*** Excerpted passage ***
Friday, May 13, 2005

Chas, Nate and Tim's shift in topic

For those of you who haven't been keeping up with the comments to my last post, starting with a comment from Chas, the conversation has shifted, via Tim and Nate, from same-sex marriage to an attempt to find the system that would best yeild a happy society. Since the scope of this conversation is wider reaching and, I think, gobs more important-- I felt like a post devoted solely to this topic is a splendid idea.

To recap-- Correct me if I’m wrong-- (you can still read Chas, Tim and Nate's own words under the comments section of the last post)

It seems there is a general consensus between nate and tim that what we are searching for is a system that has the greatest happiness for the greatest number of people—although, nate is still unsure as to whether it is better to have (a) 100 people with a happiness state of zero [net of zero] or (b) 99 people with a happiness state of -1 and one ridiculously happy person with a happiness state of 100 [net of positive one].

It has also been agreed that, as a base, one person's happiness state should not physically impede the happiness state of another person; that is, there should exist protection to keep people from gaining happiness at the expense of other persons physical (and arguably emotional) pain.

Nate’s definition of what we’re searching for:
“Given that we both respect each other's desires to obtain states, what is the set of mutual status states that minimizes our mutual interference with each other's desired states?”

I guess the big question I have for both of you and everyone is whether we should prefer the happiest (net) society or a society with equal possibility for happiness—This relates to the scenario that Nate brought up about a net happiness of 0 possibly being better than 1.

To bring this back to same-sex marriage—it seems completely likely that the pleasure that conservatives get from keeping their word “marriage” from the sinful clutches of homosexuals would amount to a higher net happiness than if we allowed homosexuals to marry. Considering the population of homosexuals (and those who support gay marriage) is so small the average amount of happiness gained by homosexuals (and those who support gay rights) would have to be considerably higher than the average happiness lost by those in the majority who oppose gay marriage.

I guess I’m not really bringing anything new to the conversation—I just can't figure it out. If we go for the greatest happiness while still maintaining equality it seems like we're shafting society-- because there could potentially be a happier society. If we don't maintain equality then we're shafting minorities-- because they could potentially be happier. So which is it? Somebody solve it for me.

3 Comments:

Anonymous natie pie said...

sorry for introducing something off topic. but there is a certain applicational utility that we obtain from laying down principles as opposed to treating special cases one after another. as tim said before, this approach indirectly addresses the gay marriage ban.

the main problem with this approach stems from the fact that we must first form evaluation criteria for systems of principles in order to determine the optimal principle set.

given an evaluation criteria, which principle sets are satisfactory? in particular, for which criteria do we obtain a unique principle set that satisfies the criteria?

it has always struck me that if actions are not harmful (intentional reduction of another's status) , or harmful but consensual (agreed upon reduction of status), then they should not be restricted. it follows from this principle that gay marriage should not be banned.

furthermore, it restricts unions between our species and the non-communicative species as long as they are considered to be individuals in the system. this is because they don't have the ability to express consent and intercourse can possibly reduce their status.

i prefer the mode of existence that this principle engenders, but i still don't have a way of supporting it by any thing other than preference of consequence. another person may have the preference of consequence that restricts gay marriage and thus choose principles to support this view. why would my preference have preference over their preference? in the end, only the view point that survives and will be promulgated.
*** Dataset content ***
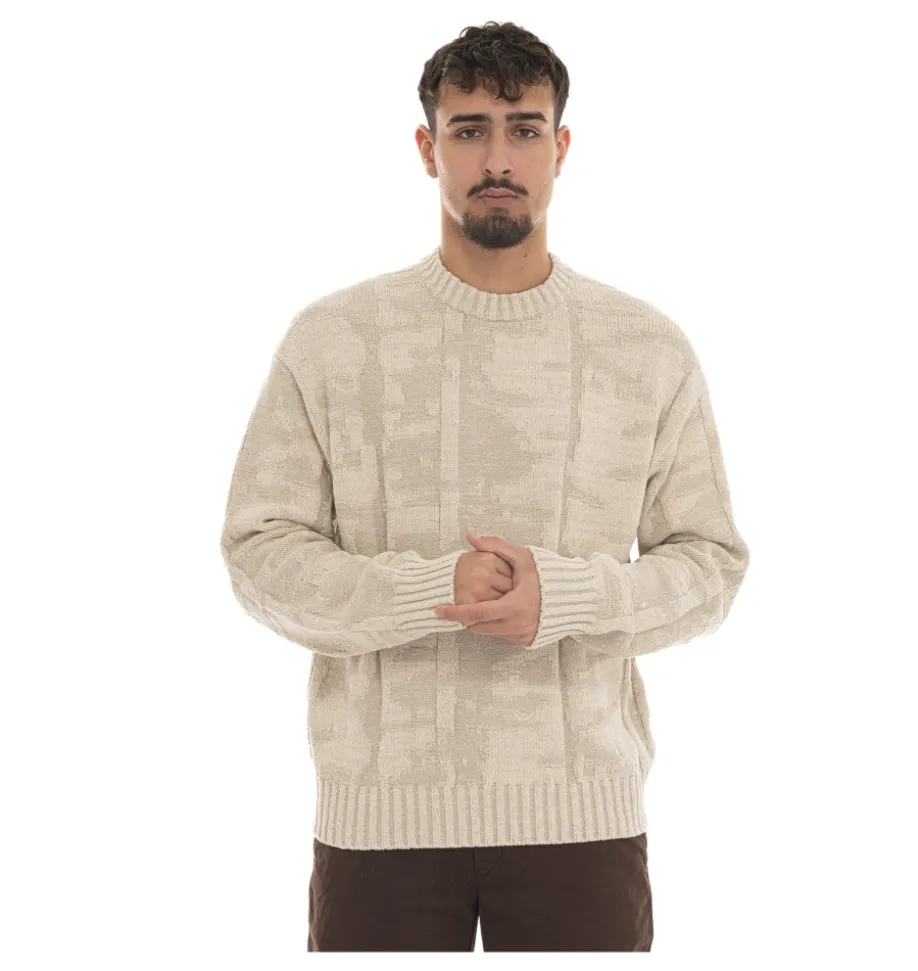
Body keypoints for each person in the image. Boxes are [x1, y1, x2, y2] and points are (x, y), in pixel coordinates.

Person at [218, 20, 750, 952]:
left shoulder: (645, 348)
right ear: (428, 149)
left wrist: (568, 596)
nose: (497, 158)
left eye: (523, 129)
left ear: (561, 148)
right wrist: (432, 589)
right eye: (469, 130)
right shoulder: (335, 340)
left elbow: (710, 564)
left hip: (581, 819)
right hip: (380, 822)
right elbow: (259, 550)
***
- Questions:
a) Answer these questions on the blog post:
(i) On what date was it posted?
(ii) What net happiness does option (b) in Nate's scenario produce?
(iii) According to the comment by natie pie, under what two conditions should actions not be restricted?
b) List the people named in the title of the blog post.
Work from the blog post alone and set the records aside.

- Answers by item:
a)
(i) Friday, May 13, 2005
(ii) Positive one (a net of positive one)
(iii) When they are not harmful, or when they are harmful but consensual

b) Chas, Nate, Tim